Ogni settimana ti parliamo di un album che pensiamo tu debba ascoltare. L'album di questa settimana è J.T., il nuovo album di Steve Earle & The Dukes.
È difficile da comprendere, per coloro di noi che non l'hanno vissuto, il dolore senza fondo che deve avere un padre nel seppellire un figlio. E quel dolore deve essere stato incredibilmente più vasto per Steve Earle, che ha dovuto mettere a riposo suo figlio Justin Townes Earle l'anno scorso dopo una morte per overdose accidentale, dopo una lunga e pubblica lotta con l'abuso di sostanze. Quella morte è stata pubblica e il dolore parte dell'anno infernale del 2020, la morte di Justin è arrivata in un anno di morte e tristezza per tutti quelli che conosci, il che non avrebbe potuto renderlo più facile. Ma Steve e la sua band, i Dukes, hanno filtrato quel dolore in qualcosa di immediatamente produttivo: J.T., disponibile oggi, un album di 10 cover di canzoni di Justin Townes Earle e una originale, con i proventi destinati a un fondo per la figlia di Justin. J.T. è un album straziante, toccante, bello e mozzafiato; undici canzoni che rappresentano le fasi del dolore filtrate attraverso un padre che interpreta affettuosamente il meglio delle canzoni di suo figlio.

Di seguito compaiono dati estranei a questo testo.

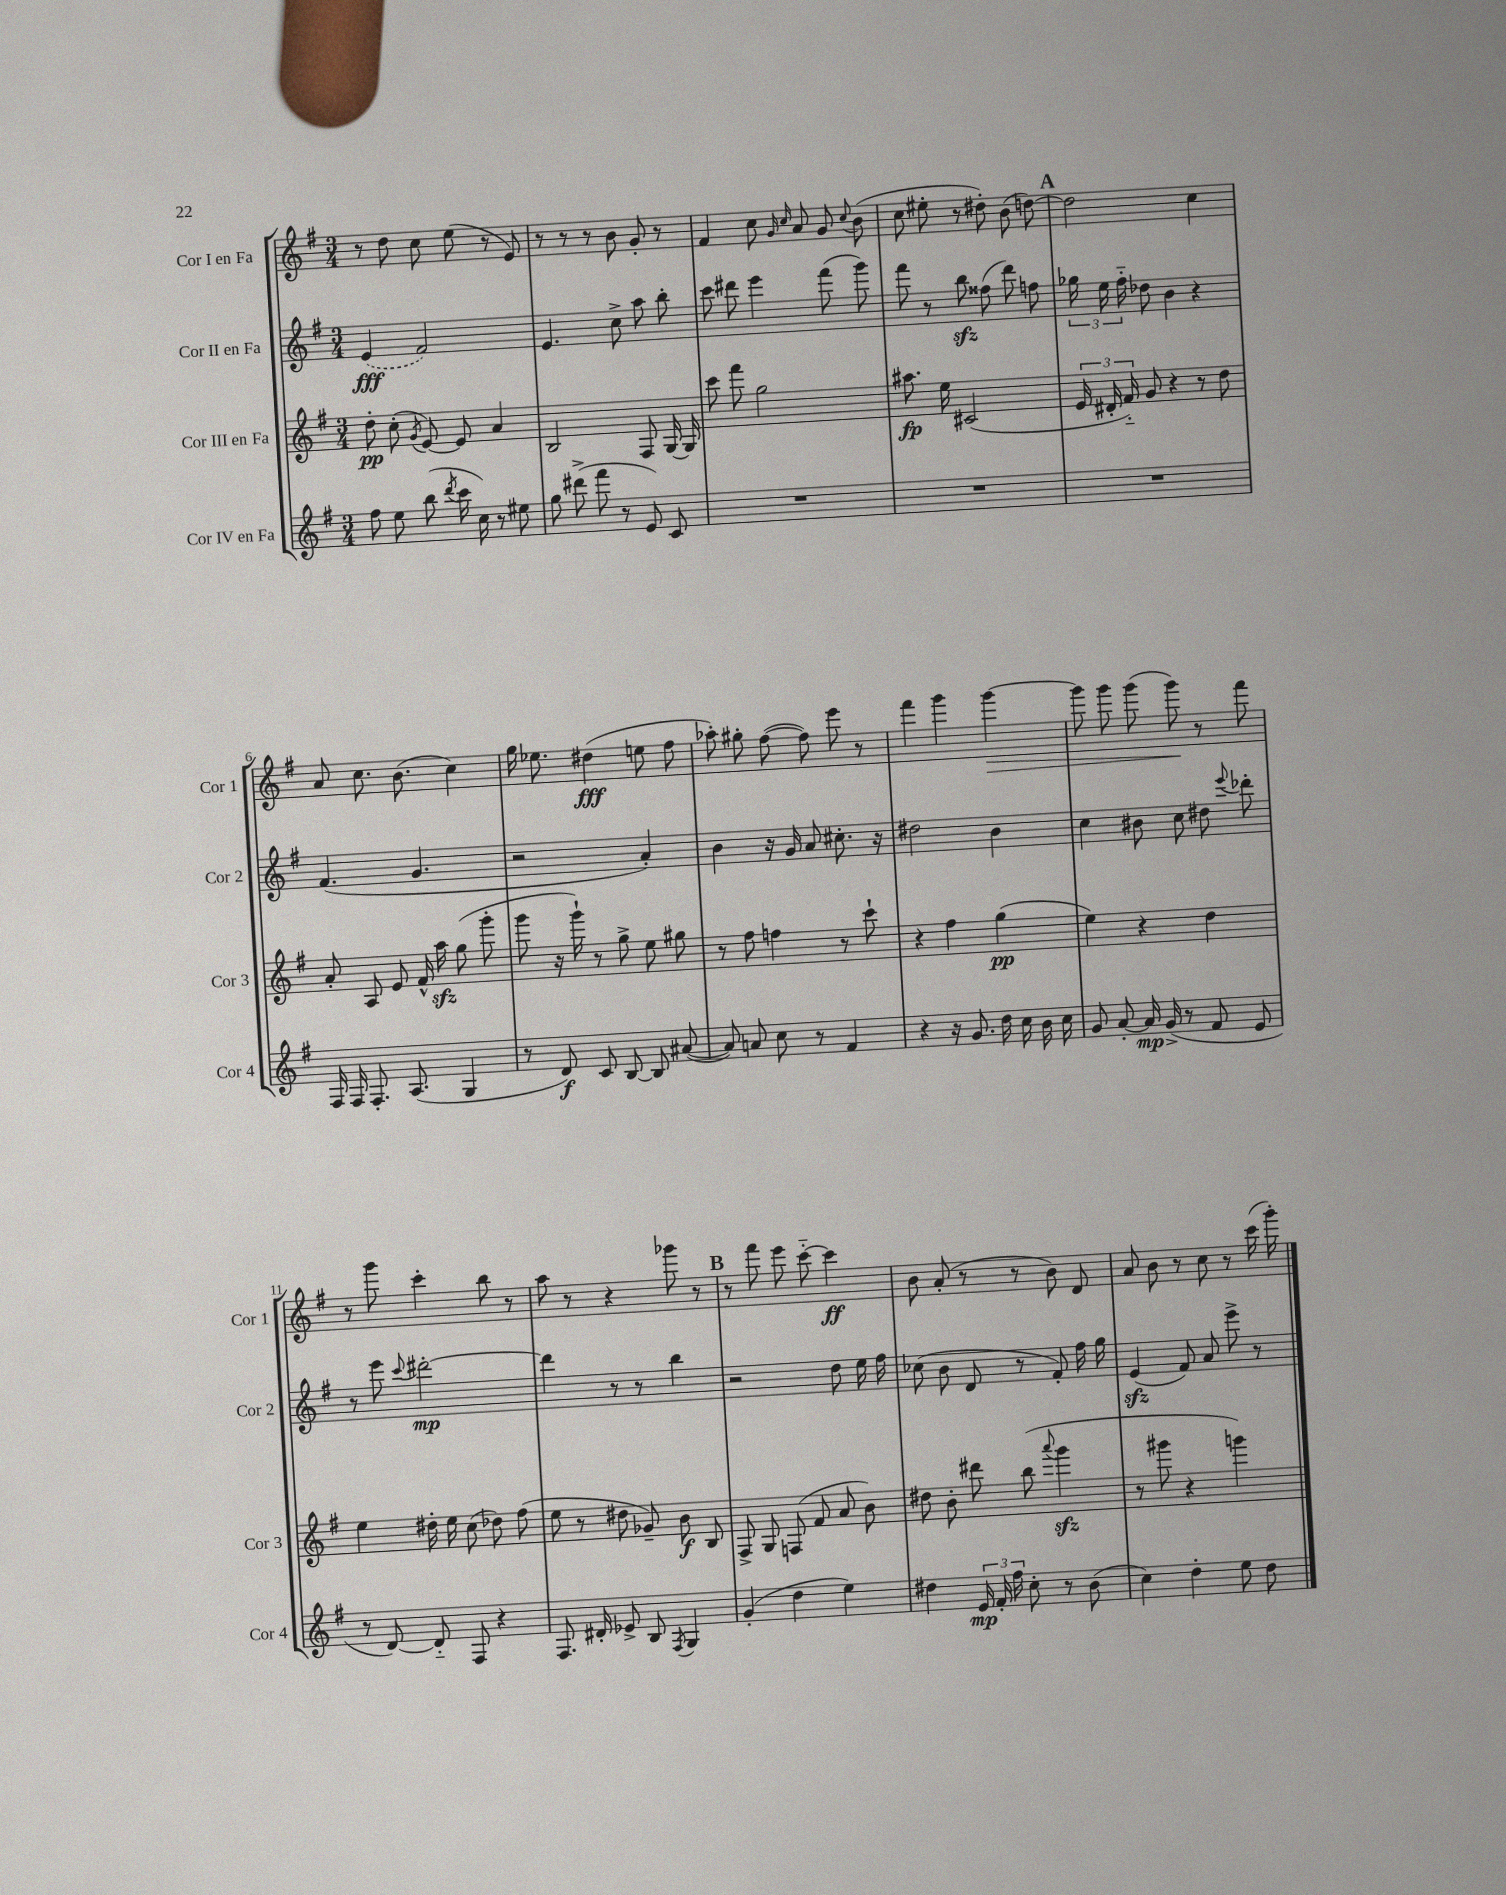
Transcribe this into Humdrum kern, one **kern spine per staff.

**kern	**kern	**kern	**kern
*staff4	*staff3	*staff2	*staff1
*clefG2	*clefG2	*clefG2	*clefG2
*k[f#]	*k[f#]	*k[f#]	*k[f#]
*M3/4	*M3/4	*M3/4	*M3/4
8ff#\	8dd'\	(4e/	8r
8ee\	(8cc'\	.	8dd\
.	8qg/	.	.
(8bb\	[8e/)	2f#/)	8cc\
8qddd/	.	.	.
16ccc\	8e/]	.	(8ee\
16cc\)	.	.	.
8r	4a/	.	8r
8ee#\	.	.	8e/)
=	=	=	=
8gg\	2B/	4.e/	8r
(8ddd#^\	.	.	8r
8fff#\	.	.	8r
8r	.	8cc^\	8b\
8e/)	8F#/	8aa\	8g'/
8c/	[16G/	8bb'\	8r
.	16G/]	.	.
=	=	=	=
2.r	8ccc\	8ccc\	4f#/
.	8fff#\	8ddd#\	.
.	2gg\	4eee\	8cc\
.	.	.	16qqg/
.	.	.	16qqcc/
.	.	.	8a/
.	.	(8fff#\	8g/
.	.	.	8qqcc/
.	.	8ggg\)	(8b\
=	=	=	=
2.r	8.aa#\	8fff#\	8cc\
.	.	8r	8ee#'\
.	16ee\	.	.
.	(2c#/	8bb\	8r
.	.	(8ff##\	8dd#'\)
.	.	8ddd\)	(8b\
.	.	8ff\	[8dd\)
=	=	=	=
2.r	24e/	24gg-\	2dd\]
.	24d#'/	24ee\	.
.	24f#'~/)	24ff#'~\	.
.	8g/	8dd-\	.
.	4r	4b\	.
.	8r	4r	4cc\
.	8dd\	.	.
=	=	=	=
16F#/	8a'/	(4.f#/	8a/
16F#/	.	.	.
8.F#'/	8A/	.	8.cc\
.	8e/	.	.
(8.A/	.	.	(8.b\
.	16f#^^/	4.g/	.
.	16aa\	.	.
4G/	(8gg\	.	4cc\)
.	8ggg'\	.	.
=	=	=	=
8r	8ggg\	2r	16gg\
.	.	.	8.ee-\
8d/)	16r	.	.
.	16ggg`\)	.	.
8c/	8r	.	(4dd#\
[8B/	8gg^\	.	.
8B/]	8ee\	4a'/)	8ee\
([8a#/	8gg#\	.	8ff#\
=	=	=	=
8a#/])	8r	4b\	8aa-'\)
8a/	8ff#\	.	8gg#'\
8cc\	4ff\	16r	([8ff#\
.	.	16g/	.
8r	.	8a/	8ff#\])
4f#/	8r	8.cc#'\	8eee\
.	8ccc`\	.	8r
.	.	16r	.
=	=	=	=
4r	4r	2dd#\	4fff#\
16r	4ff#\	.	4ggg\
8.g/	.	.	.
16dd\	(4gg\	4b\	[4ggg\
16cc\	.	.	.
16b\	.	.	.
16cc\	.	.	.
=	=	=	=
8g/	4ee\)	4cc\	8ggg\]
[8a'/	.	.	8ggg\
16a/]	4r	8b#\	(8ggg\
(16g^/	.	.	.
8r	.	8cc\	8ggg\)
8f#/	4dd\	8dd#\	8r
.	.	8qqeee/	.
8e/	.	8ddd-'\	8fff#\
=	=	=	=
8r	4ee\	8r	8r
[8d/)	.	8eee\	8ggg\
.	.	8qqccc/	.
8d'~/]	16dd#'\	[2ddd#'\	4ccc'\
.	16ee\	.	.
8F#/	(8cc\	.	.
4r	8dd-\)	.	8bb\
.	(8ff#\	.	8r
=	=	=	=
8.F#/	8ee\	4ddd#\]	8aa\
.	8r	.	8r
16d#'/	.	.	.
8e-^/	8dd#\	8r	4r
8B/	8g-~/)	8r	.
8qF#/	.	.	.
4G/	8b\	4bb\	8ggg-\
.	8B/	.	8r
=	=	=	=
(4g'/	8F#^/	2r	8r
.	8G/	.	8fff#\
4dd\	(8F/	.	8eee\
.	8f#/	.	[8ccc'~\
4ee\)	8a/	8dd\	4ccc\]
.	8b\)	16ee\	.
.	.	16ff#\	.
=	=	=	=
4dd#\	8dd#\	(8cc-\	8b\
.	8b'\	8b\	(8a'/
24e/	8ddd#\	8d/	8r
24f#'/	.	.	.
24ff#\	.	.	.
8cc'\	(8bb\	8r	8r
.	8qqaaa/	.	.
8r	4ggg\	8f#'/)	8b\)
(8b\	.	16ff#\	8d/
.	.	16gg\	.
=	=	=	=
4cc\)	8r	(4e/	8a/
.	8ggg#\	.	8b\
4dd'\	4r	8f#/)	8r
.	.	8a/	8cc\
8ee\	4ggg\)	8eee^\	8r
8dd\	.	8r	(16ccc\
.	.	.	16ggg'\)
==	==	==	==
*-	*-	*-	*-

Prima di arrivare alle cover di Justin Townes, dobbiamo prima parlare di “Last Words”, l'ultima canzone di questo album, e una triste, avvincente canzone che Steve ha scritto come tributo finale a Justin. Non ha omesso le discussioni pubbliche che lui e Justin hanno avuto nel corso degli anni — Steve ha dovuto espellerlo dai Dukes per uso di droghe a un certo punto — e ricorda suo figlio in tutta la sua complessità. “Mi hai fatto ridere, mi hai fatto piangere / mi hai mostrato la verità e mi hai detto bugie / hai strappato il mio cuore, amico / mi hai riportato un pezzo di nuovo / ora non so cosa farò, fino al giorno in cui ti seguirò / attraverso l'oscurità, verso la luce / perché ti ho amato per tutta la tua vita,” canta Steve sopra le corde turbinanti e una chitarra acustica, prima di ricordare che l'ultima cosa che ha detto a suo figlio è che lo amava, e Justin lo ha ripetuto. È una canzone che espone a nudo il dolore della morte, nel senso che non riesci mai a risolvere tutte le cose che sono accadute tra te e ciò che ti rimane sono riflessioni sulla tua ultima interazione.

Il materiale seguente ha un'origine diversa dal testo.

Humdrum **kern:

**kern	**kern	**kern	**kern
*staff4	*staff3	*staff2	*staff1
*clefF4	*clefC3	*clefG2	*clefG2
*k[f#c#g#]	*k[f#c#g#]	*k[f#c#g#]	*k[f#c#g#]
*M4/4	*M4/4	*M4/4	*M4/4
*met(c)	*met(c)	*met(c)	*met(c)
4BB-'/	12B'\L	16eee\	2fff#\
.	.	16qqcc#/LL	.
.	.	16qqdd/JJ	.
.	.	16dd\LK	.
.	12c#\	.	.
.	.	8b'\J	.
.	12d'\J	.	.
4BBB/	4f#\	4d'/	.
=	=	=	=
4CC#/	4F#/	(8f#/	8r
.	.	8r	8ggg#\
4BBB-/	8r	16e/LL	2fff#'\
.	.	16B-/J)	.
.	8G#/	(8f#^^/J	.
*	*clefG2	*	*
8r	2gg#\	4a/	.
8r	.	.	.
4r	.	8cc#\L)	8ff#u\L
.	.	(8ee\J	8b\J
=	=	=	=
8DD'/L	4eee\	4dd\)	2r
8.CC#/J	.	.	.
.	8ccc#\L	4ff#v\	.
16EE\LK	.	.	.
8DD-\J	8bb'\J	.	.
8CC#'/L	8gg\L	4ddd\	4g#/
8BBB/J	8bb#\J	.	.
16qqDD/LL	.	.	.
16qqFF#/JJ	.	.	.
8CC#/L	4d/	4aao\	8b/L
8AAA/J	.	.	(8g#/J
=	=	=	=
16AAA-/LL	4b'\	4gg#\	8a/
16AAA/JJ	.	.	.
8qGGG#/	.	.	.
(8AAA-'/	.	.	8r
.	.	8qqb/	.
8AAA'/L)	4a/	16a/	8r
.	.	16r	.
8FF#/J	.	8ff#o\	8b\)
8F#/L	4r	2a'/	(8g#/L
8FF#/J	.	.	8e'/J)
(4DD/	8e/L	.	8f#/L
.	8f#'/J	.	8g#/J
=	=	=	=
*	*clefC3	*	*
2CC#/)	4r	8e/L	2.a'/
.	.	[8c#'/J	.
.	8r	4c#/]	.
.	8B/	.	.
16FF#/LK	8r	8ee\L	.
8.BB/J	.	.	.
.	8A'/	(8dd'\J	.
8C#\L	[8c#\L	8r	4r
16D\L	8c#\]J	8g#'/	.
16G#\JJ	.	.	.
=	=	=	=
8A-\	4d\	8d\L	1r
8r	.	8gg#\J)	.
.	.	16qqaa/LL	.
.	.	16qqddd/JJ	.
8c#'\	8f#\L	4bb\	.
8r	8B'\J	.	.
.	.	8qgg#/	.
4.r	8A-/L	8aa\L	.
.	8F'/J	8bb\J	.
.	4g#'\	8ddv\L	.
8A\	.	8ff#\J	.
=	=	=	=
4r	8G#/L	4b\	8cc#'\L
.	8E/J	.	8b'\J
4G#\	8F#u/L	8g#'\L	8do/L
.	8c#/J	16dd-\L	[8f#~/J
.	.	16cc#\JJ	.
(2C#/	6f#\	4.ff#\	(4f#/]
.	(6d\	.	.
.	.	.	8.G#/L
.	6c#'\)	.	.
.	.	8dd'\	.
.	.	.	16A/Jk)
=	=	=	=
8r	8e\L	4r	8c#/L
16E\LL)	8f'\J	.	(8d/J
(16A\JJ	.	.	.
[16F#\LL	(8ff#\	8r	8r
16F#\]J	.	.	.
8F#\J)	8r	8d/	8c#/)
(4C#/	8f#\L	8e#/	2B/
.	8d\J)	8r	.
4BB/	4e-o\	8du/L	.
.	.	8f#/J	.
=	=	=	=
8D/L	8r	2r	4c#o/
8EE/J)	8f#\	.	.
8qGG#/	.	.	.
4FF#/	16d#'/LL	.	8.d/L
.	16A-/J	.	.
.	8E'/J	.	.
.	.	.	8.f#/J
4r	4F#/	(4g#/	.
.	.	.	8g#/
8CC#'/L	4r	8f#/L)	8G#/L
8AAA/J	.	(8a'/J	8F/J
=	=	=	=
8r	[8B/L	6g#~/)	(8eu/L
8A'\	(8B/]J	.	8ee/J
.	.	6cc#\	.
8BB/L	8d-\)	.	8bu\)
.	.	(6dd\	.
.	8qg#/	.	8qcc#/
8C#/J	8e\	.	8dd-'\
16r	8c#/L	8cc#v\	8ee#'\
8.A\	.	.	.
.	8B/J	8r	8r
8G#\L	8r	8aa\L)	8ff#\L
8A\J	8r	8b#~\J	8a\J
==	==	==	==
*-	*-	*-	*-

Sebbene il concetto e quell'ultima canzone siano strazianti, il resto dell'album è segnato dall'elevazione; è una celebrazione della vita e delle canzoni di Justin più che una processione. Steve e i Dukes offrono cover a ritmo sostenuto, spesso ruggenti e scatenate di tutto, da “Harlem River Blues” al recente “The Saint of Lost Causes”. Le canzoni di Justin erano spesso angoli di saggezza duramente guadagnata, piccole diorami di momenti tristi, felici e selvaggi, e J.T. lo espone chiaramente. La morte di Justin Townes Earle è stata una terribile tragedia, ma il suo corpo di opere merita di essere ricordato, riconsiderato e riappreso. E J.T. è un meraviglioso inizio.

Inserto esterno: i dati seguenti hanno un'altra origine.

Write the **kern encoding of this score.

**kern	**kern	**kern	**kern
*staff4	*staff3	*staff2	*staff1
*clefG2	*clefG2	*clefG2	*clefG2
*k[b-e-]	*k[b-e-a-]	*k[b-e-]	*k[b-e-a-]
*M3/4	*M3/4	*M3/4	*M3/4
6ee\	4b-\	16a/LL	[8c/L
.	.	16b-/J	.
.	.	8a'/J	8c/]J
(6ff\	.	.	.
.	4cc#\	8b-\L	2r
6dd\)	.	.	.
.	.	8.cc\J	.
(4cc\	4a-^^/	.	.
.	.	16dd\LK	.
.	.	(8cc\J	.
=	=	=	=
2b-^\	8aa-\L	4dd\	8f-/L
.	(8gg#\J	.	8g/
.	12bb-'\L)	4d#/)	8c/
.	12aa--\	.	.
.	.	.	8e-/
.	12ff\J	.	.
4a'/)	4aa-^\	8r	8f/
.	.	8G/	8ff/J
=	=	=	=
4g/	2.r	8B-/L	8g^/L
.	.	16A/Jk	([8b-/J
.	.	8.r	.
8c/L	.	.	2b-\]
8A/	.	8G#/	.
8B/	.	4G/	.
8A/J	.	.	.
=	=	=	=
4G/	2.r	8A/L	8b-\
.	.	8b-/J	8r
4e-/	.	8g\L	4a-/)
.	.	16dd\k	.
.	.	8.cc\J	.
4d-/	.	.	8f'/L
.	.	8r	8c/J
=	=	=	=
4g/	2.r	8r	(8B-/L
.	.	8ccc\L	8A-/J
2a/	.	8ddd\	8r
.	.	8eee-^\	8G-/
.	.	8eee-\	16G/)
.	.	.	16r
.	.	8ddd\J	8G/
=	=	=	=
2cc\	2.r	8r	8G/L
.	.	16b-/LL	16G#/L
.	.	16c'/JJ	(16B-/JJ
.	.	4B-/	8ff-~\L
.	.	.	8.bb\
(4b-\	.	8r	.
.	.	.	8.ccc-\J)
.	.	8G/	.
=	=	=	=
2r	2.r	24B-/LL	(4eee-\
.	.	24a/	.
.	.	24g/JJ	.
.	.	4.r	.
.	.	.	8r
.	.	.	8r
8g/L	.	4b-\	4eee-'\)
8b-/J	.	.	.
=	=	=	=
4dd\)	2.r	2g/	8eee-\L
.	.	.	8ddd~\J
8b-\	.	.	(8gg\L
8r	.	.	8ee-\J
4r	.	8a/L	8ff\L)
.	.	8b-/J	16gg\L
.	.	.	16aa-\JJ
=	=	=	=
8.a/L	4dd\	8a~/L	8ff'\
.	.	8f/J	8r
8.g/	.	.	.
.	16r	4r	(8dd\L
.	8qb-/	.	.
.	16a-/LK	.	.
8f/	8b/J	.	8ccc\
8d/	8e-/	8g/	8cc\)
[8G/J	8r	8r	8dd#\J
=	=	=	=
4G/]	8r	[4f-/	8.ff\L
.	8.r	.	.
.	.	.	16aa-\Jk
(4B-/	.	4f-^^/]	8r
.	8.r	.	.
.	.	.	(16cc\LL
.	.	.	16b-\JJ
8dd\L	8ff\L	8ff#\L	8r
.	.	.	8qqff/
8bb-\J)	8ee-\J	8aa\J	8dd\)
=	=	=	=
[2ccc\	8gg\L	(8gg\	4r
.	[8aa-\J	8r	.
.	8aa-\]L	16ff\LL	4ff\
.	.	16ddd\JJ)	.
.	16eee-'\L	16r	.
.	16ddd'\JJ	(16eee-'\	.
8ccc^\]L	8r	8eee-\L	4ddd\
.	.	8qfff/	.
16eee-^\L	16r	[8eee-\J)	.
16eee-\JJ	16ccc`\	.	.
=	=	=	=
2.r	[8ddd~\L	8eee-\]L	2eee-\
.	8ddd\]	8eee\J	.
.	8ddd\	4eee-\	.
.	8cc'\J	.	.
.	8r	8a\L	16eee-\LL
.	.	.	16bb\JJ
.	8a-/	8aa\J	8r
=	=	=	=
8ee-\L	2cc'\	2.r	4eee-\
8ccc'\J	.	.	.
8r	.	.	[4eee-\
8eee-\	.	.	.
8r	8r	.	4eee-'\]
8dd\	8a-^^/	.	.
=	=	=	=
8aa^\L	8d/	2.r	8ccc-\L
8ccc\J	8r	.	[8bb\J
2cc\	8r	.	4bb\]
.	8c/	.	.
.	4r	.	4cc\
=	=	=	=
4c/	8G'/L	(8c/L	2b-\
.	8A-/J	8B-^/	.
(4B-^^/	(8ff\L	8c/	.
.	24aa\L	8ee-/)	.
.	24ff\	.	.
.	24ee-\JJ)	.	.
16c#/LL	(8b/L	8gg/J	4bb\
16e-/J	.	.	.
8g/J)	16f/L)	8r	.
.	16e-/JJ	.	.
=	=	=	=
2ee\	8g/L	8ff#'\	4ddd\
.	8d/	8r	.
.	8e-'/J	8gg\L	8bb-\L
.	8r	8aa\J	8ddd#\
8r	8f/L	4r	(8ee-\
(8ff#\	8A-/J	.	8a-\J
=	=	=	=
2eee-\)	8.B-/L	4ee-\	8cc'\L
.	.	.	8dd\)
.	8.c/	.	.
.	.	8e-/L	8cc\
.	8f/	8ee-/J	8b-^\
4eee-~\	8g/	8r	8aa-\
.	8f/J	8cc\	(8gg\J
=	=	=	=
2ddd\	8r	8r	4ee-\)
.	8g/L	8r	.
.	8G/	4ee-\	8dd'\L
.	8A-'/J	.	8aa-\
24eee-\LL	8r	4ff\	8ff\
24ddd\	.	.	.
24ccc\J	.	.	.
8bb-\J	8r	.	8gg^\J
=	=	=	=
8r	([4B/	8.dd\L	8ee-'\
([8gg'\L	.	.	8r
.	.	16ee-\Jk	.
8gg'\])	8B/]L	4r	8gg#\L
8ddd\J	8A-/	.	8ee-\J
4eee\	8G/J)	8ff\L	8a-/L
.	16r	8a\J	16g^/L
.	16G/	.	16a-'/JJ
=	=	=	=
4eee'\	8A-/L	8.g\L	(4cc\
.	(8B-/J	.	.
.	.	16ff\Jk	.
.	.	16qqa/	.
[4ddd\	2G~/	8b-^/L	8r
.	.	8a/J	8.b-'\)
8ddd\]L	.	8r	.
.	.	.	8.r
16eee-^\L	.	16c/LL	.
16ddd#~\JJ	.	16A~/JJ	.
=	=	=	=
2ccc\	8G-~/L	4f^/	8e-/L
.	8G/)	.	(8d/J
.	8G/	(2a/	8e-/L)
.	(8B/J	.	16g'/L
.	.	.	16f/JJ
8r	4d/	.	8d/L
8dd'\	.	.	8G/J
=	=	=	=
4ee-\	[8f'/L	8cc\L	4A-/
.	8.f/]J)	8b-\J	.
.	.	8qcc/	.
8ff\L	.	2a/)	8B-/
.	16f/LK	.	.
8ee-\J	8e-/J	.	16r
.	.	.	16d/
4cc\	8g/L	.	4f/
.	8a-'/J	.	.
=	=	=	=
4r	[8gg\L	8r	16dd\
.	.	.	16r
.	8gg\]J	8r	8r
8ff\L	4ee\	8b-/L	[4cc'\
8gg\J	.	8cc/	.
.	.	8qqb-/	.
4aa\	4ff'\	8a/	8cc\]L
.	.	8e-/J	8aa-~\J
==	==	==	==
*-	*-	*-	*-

Andrew Winistorfer is Senior Director of Music and Editorial at Vinyl Me, Please, and a writer and editor of their books, 100 Albums You Need in Your Collection and The Best Record Stores in the United States. He’s written Listening Notes for more than 30 VMP releases, co-produced multiple VMP Anthologies, and executive produced the VMP Anthologies The Story of Vanguard, The Story of Willie Nelson, Miles Davis: The Electric Years and The Story of Waylon Jennings. He lives in Saint Paul, Minnesota.